El amor es el sentimiento más sublime que puede experimentar una persona: el ser humano tiene la capacidad de pasar de una necesidad biológica de supervivencia mediante el apego, hacia quien lo quiere cuidar, es decir el que le proporciona los primeros cuidados en donde se le nombra, se le da identidad y le brinda la carga erótico sexual que es el inicio del amor.
Así, pasando de una postura de supervivencia al placer de saberse (mediante las sensaciones) que tiene un ser y que es procurado, o bien deseado.
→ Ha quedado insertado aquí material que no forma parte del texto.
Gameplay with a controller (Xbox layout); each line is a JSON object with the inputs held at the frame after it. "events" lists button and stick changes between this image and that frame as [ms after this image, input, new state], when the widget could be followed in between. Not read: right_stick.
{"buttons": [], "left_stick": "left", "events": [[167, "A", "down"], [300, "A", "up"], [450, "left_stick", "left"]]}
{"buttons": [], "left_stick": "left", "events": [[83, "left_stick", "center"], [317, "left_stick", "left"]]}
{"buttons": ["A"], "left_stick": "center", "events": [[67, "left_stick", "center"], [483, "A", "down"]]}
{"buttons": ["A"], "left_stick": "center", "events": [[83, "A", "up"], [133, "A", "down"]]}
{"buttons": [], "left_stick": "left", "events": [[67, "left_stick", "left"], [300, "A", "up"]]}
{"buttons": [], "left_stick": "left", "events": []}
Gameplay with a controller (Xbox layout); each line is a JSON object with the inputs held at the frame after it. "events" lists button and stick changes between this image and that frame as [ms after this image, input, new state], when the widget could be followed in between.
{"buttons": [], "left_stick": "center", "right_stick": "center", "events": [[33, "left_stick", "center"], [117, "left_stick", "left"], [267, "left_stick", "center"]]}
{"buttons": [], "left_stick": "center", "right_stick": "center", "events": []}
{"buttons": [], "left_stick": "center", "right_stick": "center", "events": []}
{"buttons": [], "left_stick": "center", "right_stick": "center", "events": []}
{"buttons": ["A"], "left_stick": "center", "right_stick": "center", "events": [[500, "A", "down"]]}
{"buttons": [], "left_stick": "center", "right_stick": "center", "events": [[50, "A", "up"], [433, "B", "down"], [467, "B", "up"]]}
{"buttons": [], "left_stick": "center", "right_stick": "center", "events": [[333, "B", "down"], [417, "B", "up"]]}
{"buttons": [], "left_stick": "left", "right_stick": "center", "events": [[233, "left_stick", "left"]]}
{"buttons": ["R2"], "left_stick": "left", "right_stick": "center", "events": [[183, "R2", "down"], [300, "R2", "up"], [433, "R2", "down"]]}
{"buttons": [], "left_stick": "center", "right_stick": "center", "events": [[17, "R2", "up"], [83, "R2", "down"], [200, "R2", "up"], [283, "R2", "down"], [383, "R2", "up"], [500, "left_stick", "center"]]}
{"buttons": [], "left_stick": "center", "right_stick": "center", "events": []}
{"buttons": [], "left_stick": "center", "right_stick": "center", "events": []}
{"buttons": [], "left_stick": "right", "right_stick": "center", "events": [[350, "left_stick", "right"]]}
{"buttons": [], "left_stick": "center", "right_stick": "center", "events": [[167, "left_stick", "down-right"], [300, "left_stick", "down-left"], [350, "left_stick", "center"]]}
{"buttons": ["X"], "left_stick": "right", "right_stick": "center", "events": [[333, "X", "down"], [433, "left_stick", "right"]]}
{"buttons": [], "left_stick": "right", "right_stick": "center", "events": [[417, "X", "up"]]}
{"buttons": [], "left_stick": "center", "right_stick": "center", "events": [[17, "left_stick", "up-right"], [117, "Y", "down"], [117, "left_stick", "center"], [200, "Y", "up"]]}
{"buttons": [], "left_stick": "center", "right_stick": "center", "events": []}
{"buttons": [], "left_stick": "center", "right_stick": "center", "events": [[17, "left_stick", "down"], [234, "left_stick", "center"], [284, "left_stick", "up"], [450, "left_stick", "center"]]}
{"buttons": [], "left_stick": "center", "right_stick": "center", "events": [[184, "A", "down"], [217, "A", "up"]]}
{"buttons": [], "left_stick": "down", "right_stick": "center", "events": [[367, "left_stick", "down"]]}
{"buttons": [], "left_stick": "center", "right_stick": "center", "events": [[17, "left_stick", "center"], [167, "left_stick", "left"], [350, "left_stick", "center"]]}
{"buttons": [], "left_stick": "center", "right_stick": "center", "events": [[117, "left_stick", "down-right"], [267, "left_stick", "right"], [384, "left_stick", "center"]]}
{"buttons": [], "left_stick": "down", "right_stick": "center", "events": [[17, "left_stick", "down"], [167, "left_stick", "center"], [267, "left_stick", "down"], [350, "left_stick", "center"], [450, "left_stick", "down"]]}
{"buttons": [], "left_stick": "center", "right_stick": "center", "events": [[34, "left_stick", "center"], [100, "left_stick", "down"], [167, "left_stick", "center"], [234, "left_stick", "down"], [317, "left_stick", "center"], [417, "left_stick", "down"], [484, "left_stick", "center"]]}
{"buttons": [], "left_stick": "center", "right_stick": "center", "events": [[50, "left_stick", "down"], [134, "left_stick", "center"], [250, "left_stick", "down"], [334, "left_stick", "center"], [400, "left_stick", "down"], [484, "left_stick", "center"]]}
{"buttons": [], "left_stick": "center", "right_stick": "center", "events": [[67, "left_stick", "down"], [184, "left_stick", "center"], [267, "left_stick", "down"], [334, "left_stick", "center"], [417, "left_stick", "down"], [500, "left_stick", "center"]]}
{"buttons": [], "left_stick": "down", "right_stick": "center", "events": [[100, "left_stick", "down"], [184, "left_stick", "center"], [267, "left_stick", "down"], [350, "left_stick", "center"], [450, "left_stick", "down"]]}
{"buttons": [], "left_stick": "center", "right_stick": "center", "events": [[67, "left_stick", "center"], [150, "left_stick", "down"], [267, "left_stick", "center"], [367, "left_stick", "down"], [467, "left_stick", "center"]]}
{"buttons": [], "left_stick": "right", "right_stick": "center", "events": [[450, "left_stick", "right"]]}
El amor materno, el inicial, es aquél en el que nos fusionamos creyendo que estamos completos, que no necesitamos más que ese abrazo, ese olor, esa sensación nirvánica; este estado de ilusión, alucinatoria que nos ayuda a tolerar los embates que la vida nos presenta, esas sensaciones nos tranquilizan, nos dan esperanza, nos brindan seguridad poniendo al recién nacido en el circuito de amar y ser amado.
Dichas experiencias sensoriales se van introyectando día a día mediante los recuerdos o huellas mnémicas que permiten que el bebé ponga a prueba la seguridad que va sintiendo. Si se corroboran dichas experiencias, vamos construyendo una postura frente a los demás: que es el amor.
El amor, en el inicio de nuestras vidas, es totalmente físico, necesitamos caricias que recorran nuestro cuerpo delimitándonos de los demás objetos y erotizándonos al mismo tiempo. Después se le adhieren los sentidos a distancia: ven la imagen amada, escuchan las palabras continentes y al acordarse de todo ello, el amor se torna mental. De ahí, que el amor maduro que tiene que aflorar en la juventud temprana, cuando el adolescente puede centrarse en una sola persona.
Desde ésta perspectiva, el amor no comienza a partir de “quererse a sí mismo”; esto es ulterior a las experiencias rudimentarias del apego.